Ein leiser Stich des Bedauerns durchzuckte mich bei dem Gedanken, dass ich für den Rest meines Lebens nur selten die Gelegenheit haben würde, das zu tun. Lissa würde den größten Teil ihrer Tage in eleganter Kleidung verbringen. Niemand würde mich bemerken. Es war seltsam, wenn man bedachte, dass ich bis zum vergangenen Jahr immer diejenige gewesen war, die stets bemerkt wurde.
„Was denkst du, warum sie mich sehen will?”, fragte Lissa.
„Vielleicht um dir zu erklären, warum wir hier sind.”
„Vielleicht.”
Trotz ihres ruhigen Äußeren war Lissa von Unbehagen erfüllt.
Sie hatte sich noch immer nicht ganz von der brutalen Demütigung der Königin im vergangenen Herbst erholt.
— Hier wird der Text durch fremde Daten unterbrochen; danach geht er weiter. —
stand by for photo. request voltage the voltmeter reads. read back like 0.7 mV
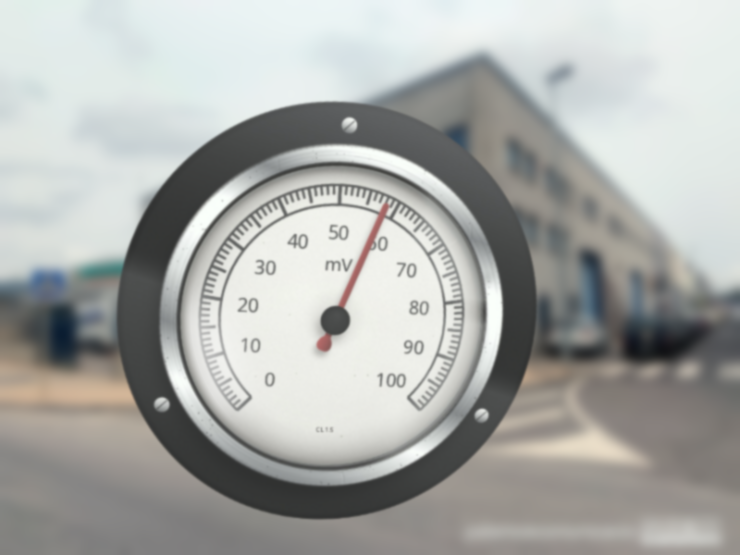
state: 58 mV
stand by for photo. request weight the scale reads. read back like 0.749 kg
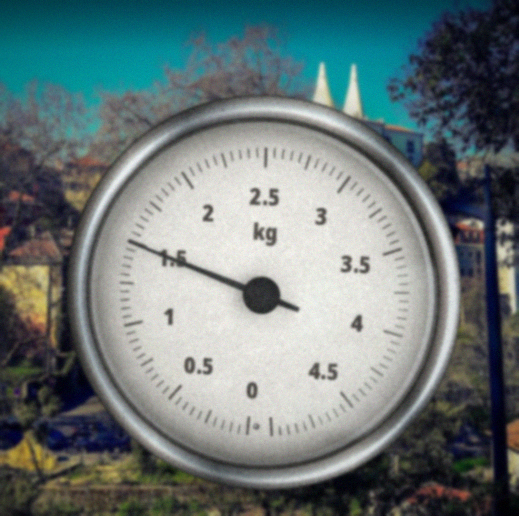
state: 1.5 kg
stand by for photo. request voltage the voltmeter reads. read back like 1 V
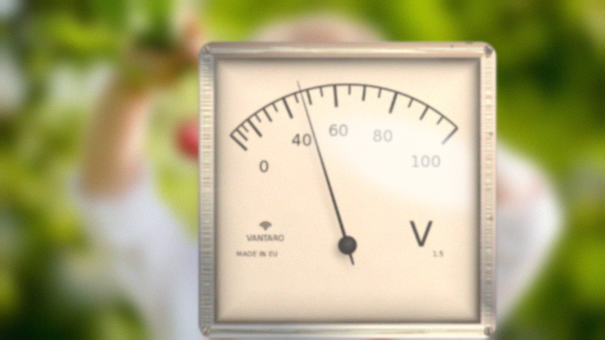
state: 47.5 V
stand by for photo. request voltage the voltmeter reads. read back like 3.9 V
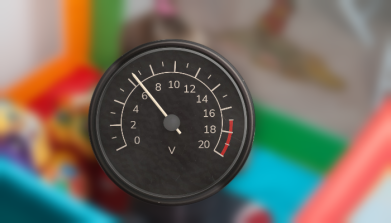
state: 6.5 V
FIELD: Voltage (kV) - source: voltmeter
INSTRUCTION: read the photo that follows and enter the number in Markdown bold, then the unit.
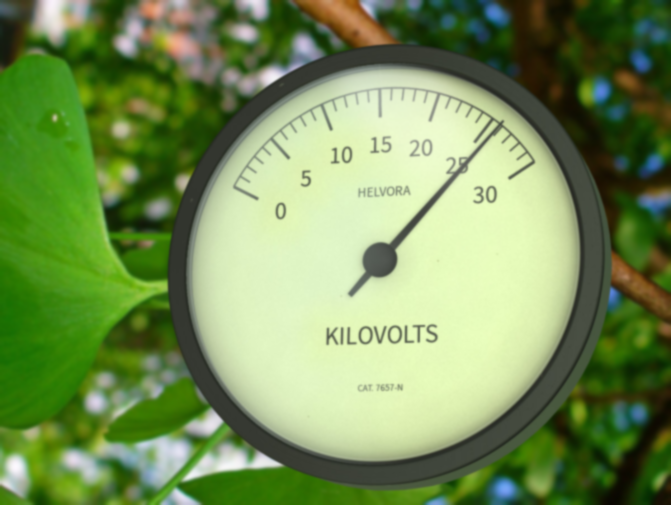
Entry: **26** kV
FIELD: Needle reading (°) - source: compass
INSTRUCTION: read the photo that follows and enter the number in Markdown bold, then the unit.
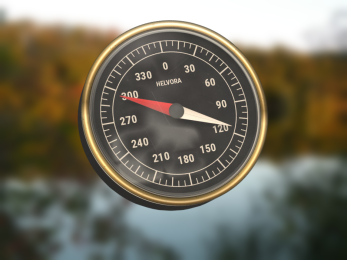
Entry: **295** °
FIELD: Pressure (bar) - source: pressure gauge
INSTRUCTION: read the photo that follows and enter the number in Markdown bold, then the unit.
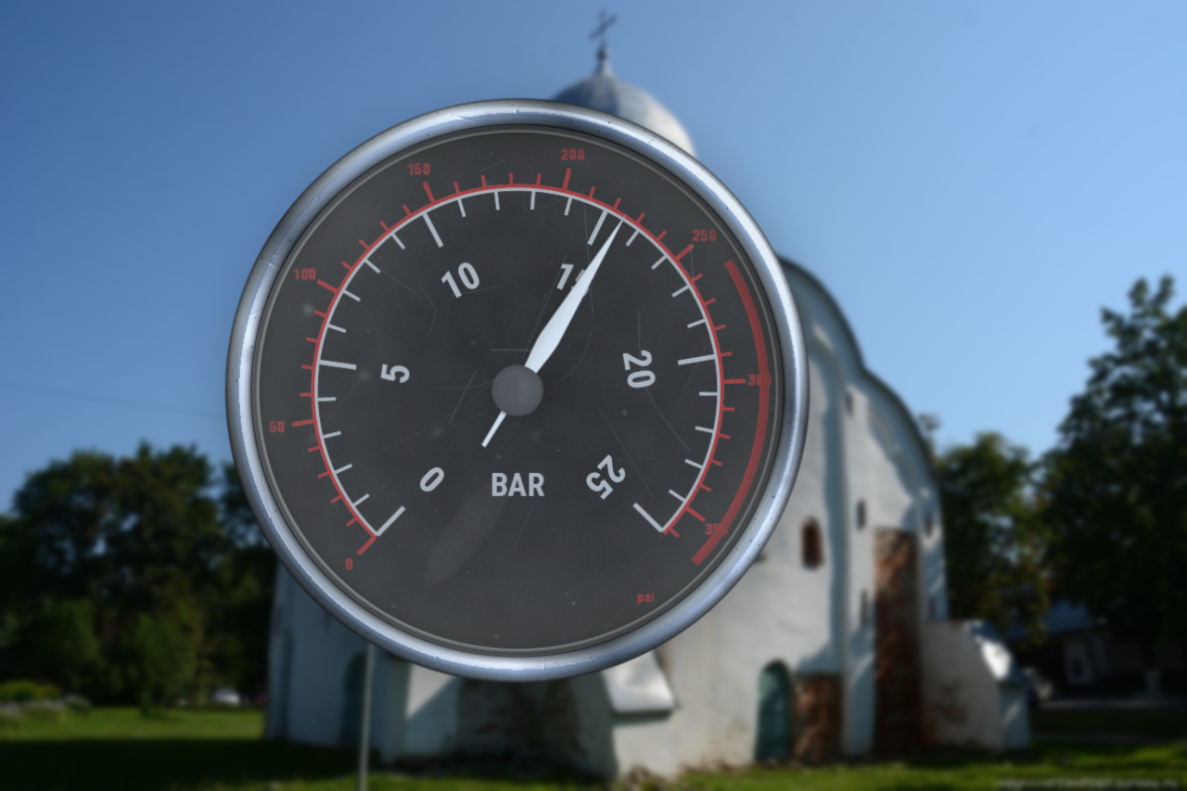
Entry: **15.5** bar
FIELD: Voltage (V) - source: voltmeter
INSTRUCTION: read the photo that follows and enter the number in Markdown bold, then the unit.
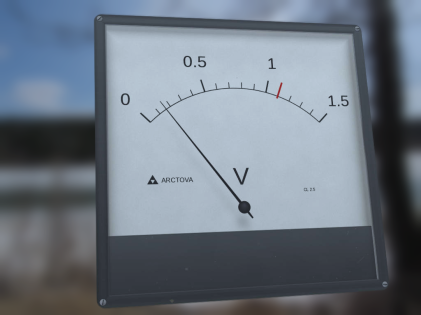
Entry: **0.15** V
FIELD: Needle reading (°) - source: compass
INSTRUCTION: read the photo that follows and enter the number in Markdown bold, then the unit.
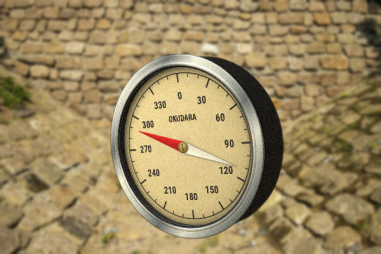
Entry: **290** °
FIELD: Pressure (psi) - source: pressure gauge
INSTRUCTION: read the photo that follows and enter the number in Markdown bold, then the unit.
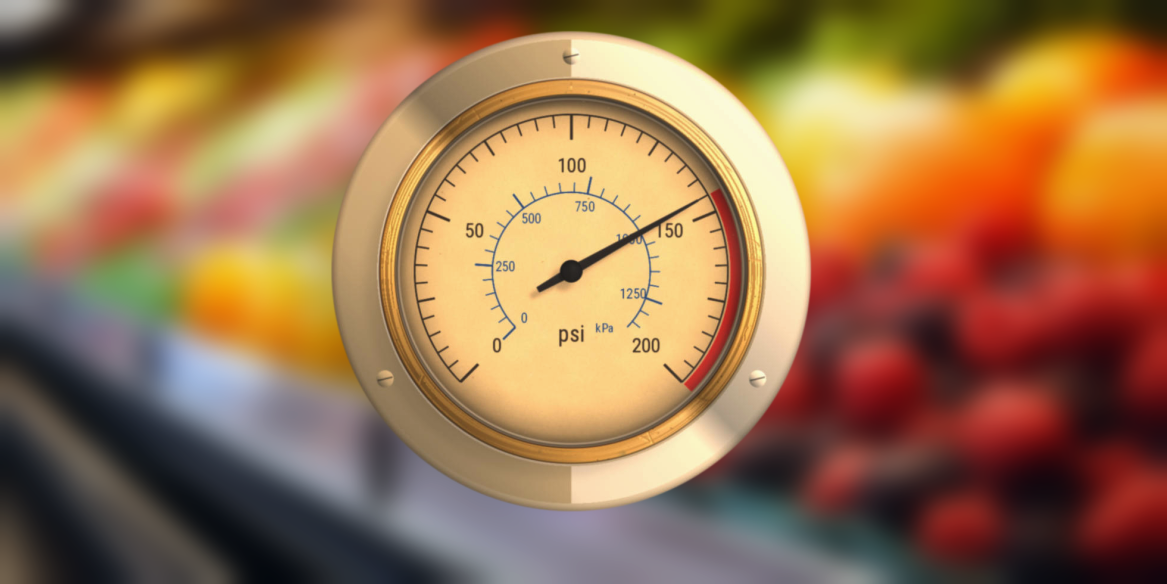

Plötzlich erschienen mir meine eigene schäbige Eifersucht und Trübsal dumm, wenn ich sie mit dem verglich, was Lissa durchmachen musste. Im Geist gab ich mir eine Ohrfeige und rief mir ins Gedächtnis, dass ich nicht nur ihre unsichtbare Wächterin war. Außerdem war ich ihre beste Freundin, nur hatten wir in letzter Zeit nicht allzu viel miteinander geredet.
„Es gibt nichts, wovor du dich fürchten musst, Liss. Du hast nichts falsch gemacht. Wirklich: Du hast alles richtig gemacht. Deine Zensuren sind perfekt. Dein Benehmen ist perfekt. Erinnerst du dich an all die Leute, die du während des Skiurlaubs beeindruckt hast? Dieses Miststück hat nichts, das sie an dir aussetzen könnte.”
„Du solltest nicht so reden”, sagte Lissa sofort. Sie trug Mascara auf, musterte ihre Wimpern und trug dann noch eine weitere Schicht auf.
„Ich nenne sie nur so, wie sie mir erscheint. Wenn sie dich piesackt, so wird es lediglich daran liegen, dass sie Angst vor dir hat.”
Lissa lachte. „Warum sollte sie Angst vor mir haben?”
„Weil Leute sich zu dir hingezogen fühlen, und Leute wie sie schätzen es nicht, wenn andere ihnen die Aufmerksamkeit stehlen.” Ich war selbst ein wenig erstaunt darüber, wie weise ich klang. „Außerdem bist du die letzte Dragomir. Du wirst immer im Rampenlicht stehen. Wer ist sie schon? Nur eine von vielen Ivashkovs. Es gibt tonnenweise Ivashkovs. Wahrscheinlich weil alle Männer wie Adrian sind und außereheliche Kinder haben.”
„Adrian hat keine Kinder.”
„Keine, von denen wir wissen”, erwiderte ich. Sie kicherte und trat vom Spiegel weg, zufrieden mit ihrem Gesicht.
„Warum bist du immer so gemein zu Adrian?”
Ich sah sie mit gespielter Überraschung an. „Jetzt trittst du für Adrian ein? Was ist nur aus deiner Warnung geworden, dass ich mich von ihm fernhalten sollte? Als ich das erste Mal mit ihm geredet habe - und das war nicht mal meine eigene Entscheidung -, hast du mir fast den Kopf abgerissen.”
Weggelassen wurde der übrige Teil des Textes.